• [PROBLEM TO WORK ON] Reproduce, without alteration, every line of the data; exclude the images.

(Data extracted from a collection)
----

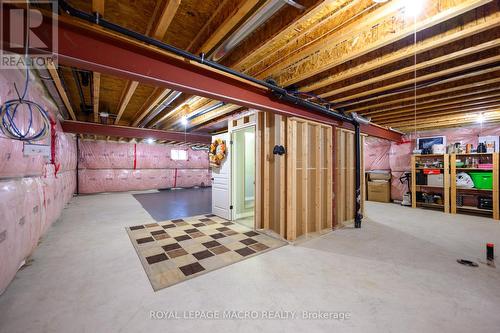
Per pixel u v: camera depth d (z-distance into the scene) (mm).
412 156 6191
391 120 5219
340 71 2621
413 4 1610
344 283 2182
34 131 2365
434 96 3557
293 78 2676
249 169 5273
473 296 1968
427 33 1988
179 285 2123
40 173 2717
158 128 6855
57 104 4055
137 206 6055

----

• [REPLY]
Per pixel u v: camera depth d (z-distance into the scene) (mm).
412 156 6191
391 120 5219
340 71 2621
413 4 1610
344 283 2182
34 131 2365
434 96 3557
293 78 2676
249 169 5273
473 296 1968
427 33 1988
179 285 2123
40 173 2717
158 128 6855
57 104 4055
137 206 6055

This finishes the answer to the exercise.